The AI Act does not constitute a codification of all legislation applicable to AI. Rather, it seeks to provide answers on how to apply a set of additional horizontal rules to AI systems so as to protect the health, safety and fundamental rights of individuals. However, this aspired fundamental rights-based approach does not deliver on its promise.
The deficiencies discussed above – such as the inadequate risk categorization of certain AI systems, the lack of essential accountability mechanisms, the absence of a complaint mechanisms for individuals affected, and reliance on national enforcement even for very large transnational corporations – jointly threaten the Act’s effectiveness in mitigating AI’s risks to fundamental rights.
Moreover, the Act also falls short of considering societal harms that go beyond an impact on the fundamental rights of individuals. Importantly, AI systems can also adversely affect societal interests such as the rule of law and the democratic process. The legislator should therefore ensure that all EU values listed in Article 2 TEU are safeguarded against AI’s adverse impact, for instance by explicitly referring thereto.

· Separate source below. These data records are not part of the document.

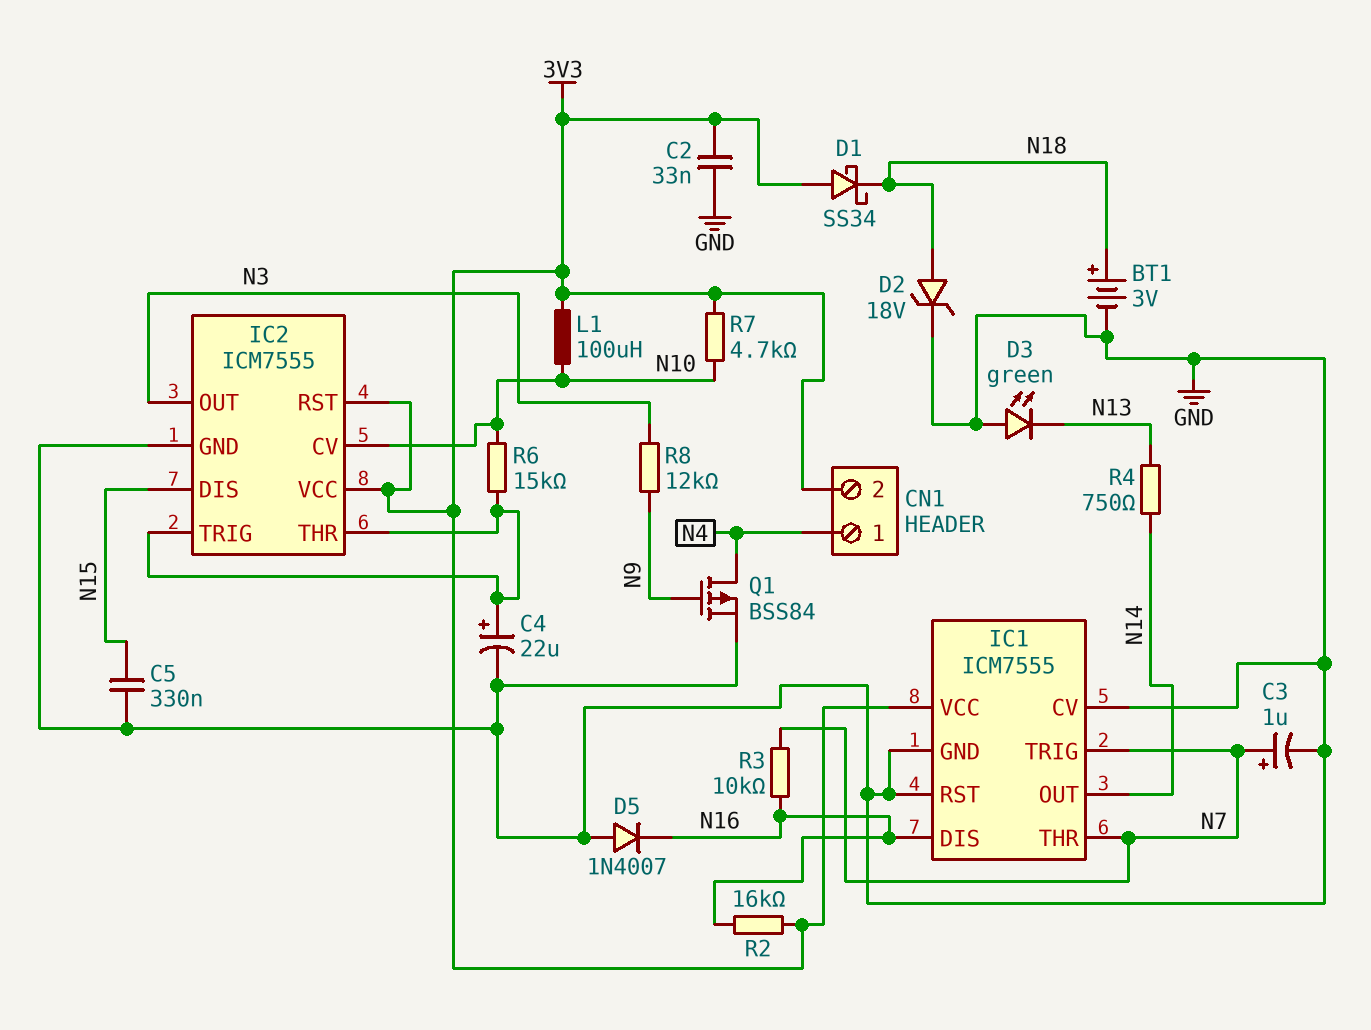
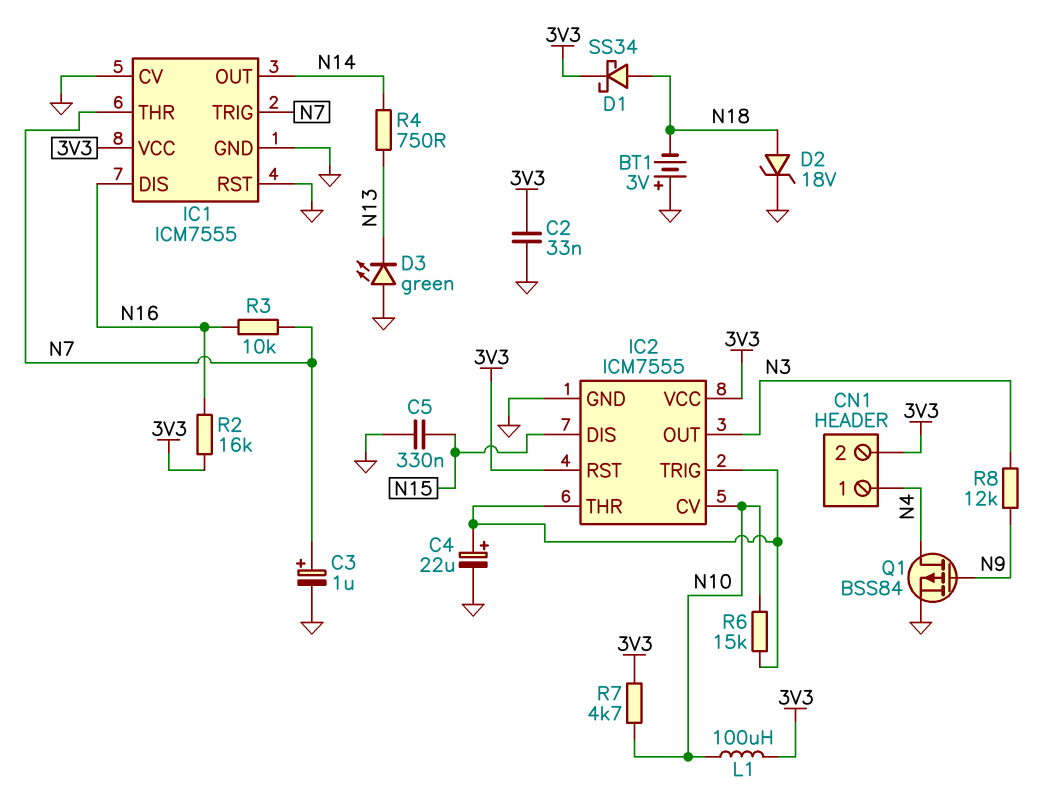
BT1: 3V (plus N18, minus GND) -> 3V (plus GND, minus N18)
D1: schottky SS34 (A 3V3, K N18) -> schottky SS34 (A N18, K 3V3)
D5: diode 1N4007 (A GND, K N16) -> none

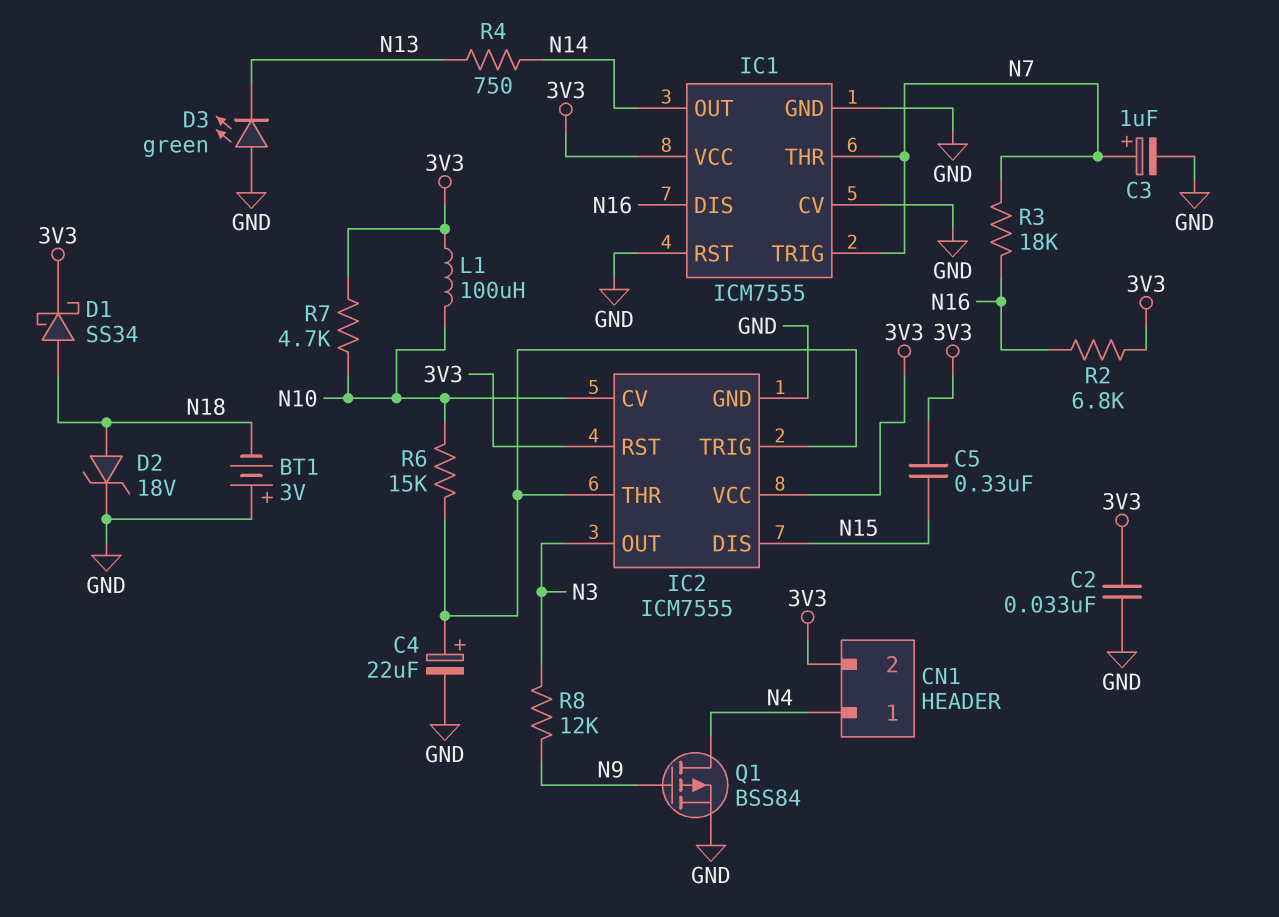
C5: 330nF (GND, N15) -> 330nF (3V3, N15)
R2: 16k (3V3, N16) -> 6.8k (3V3, N16)
R3: 10k (N7, N16) -> 18k (N7, N16)

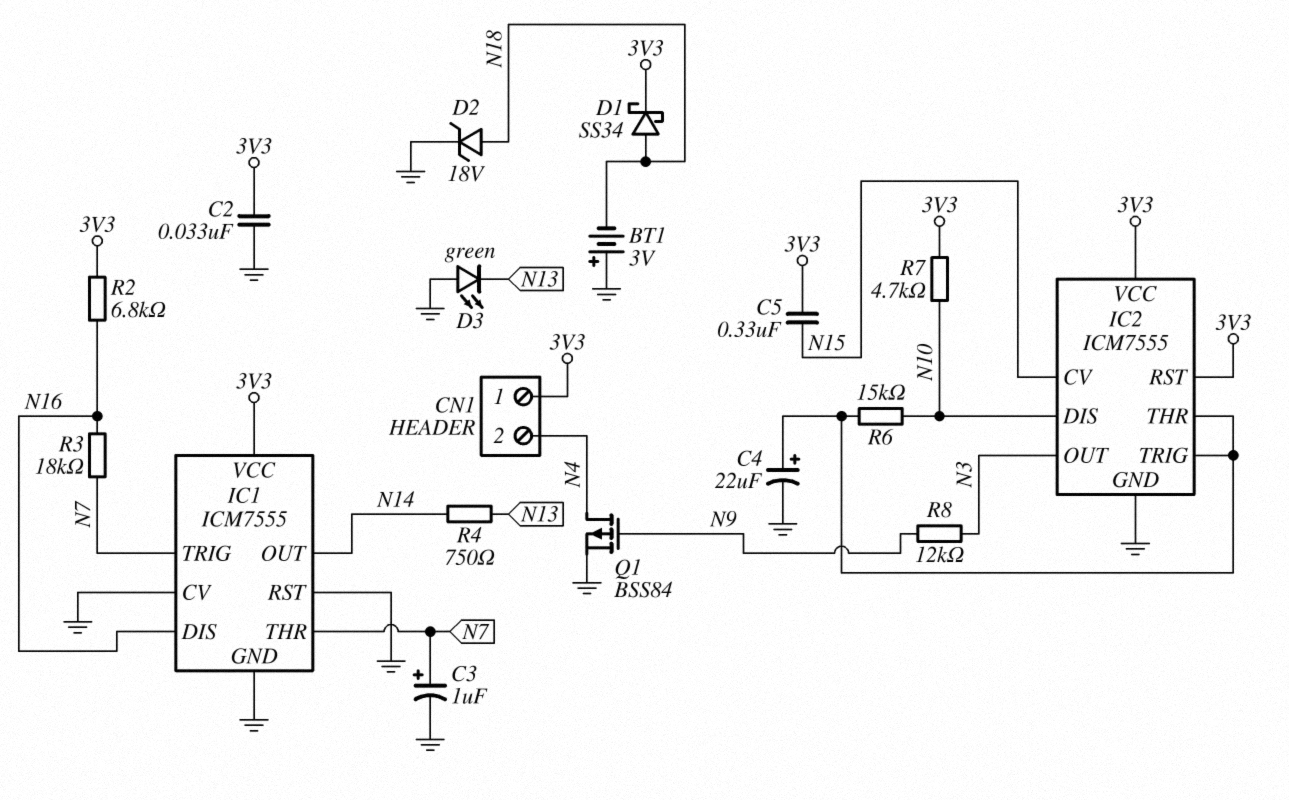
CN1 pin 1: N4 -> 3V3
CN1 pin 2: 3V3 -> N4
IC2 pin CV: N10 -> N15
IC2 pin DIS: N15 -> N10
L1: 100uH (3V3, N10) -> none

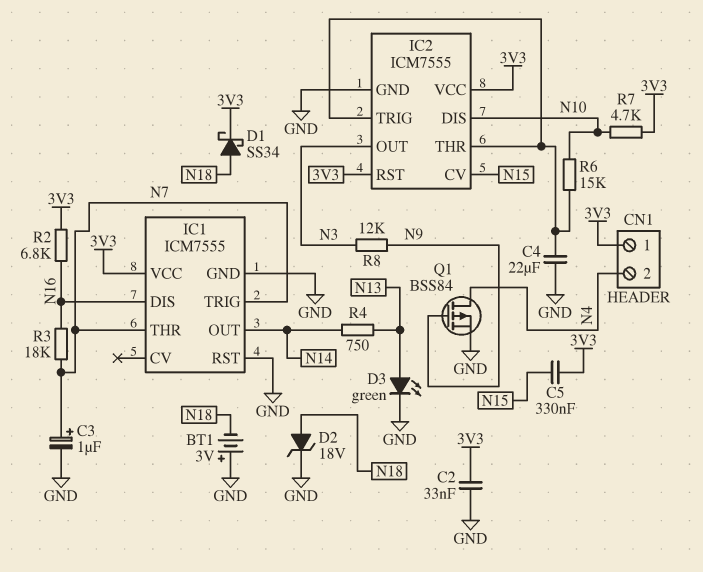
C4: 22uF (plus IC2/THR, minus GND) -> 22uF (GND, IC2/THR)
D3: LED green (A GND, K N13) -> LED green (A N13, K GND)
IC1 pin CV: GND -> none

Furthermore, rather than only imposing obligations on providers, the AI Act should acknowledge the role of citizens and ensure they have a right to redress to strengthen the Act’s accountability mechanism. By enabling both public and private enforcement mechanisms, EU values stand a better chance of being protected against AI’s risks.
With its proposed AI Act, the EU thrust itself forward as a pioneer in regulating AI. By relying on its first mover advantage, it may de facto set global standards (the Brussels effect), as achieved with the GDPR. However, getting in early doesn’t necessarily mean getting it right.
It remains to be seen whether the Act can still be improved during the ongoing negotiations in the Council and Parliament and whether an appropriate regulatory balance can be struck between the different rights and interests at stake. By strengthening the AI Act and sharpen its legal safeguards, hopefully ethicists and lawyers can soon be joined by others to ensure its practical effectiveness in protecting EU values in the age of AI.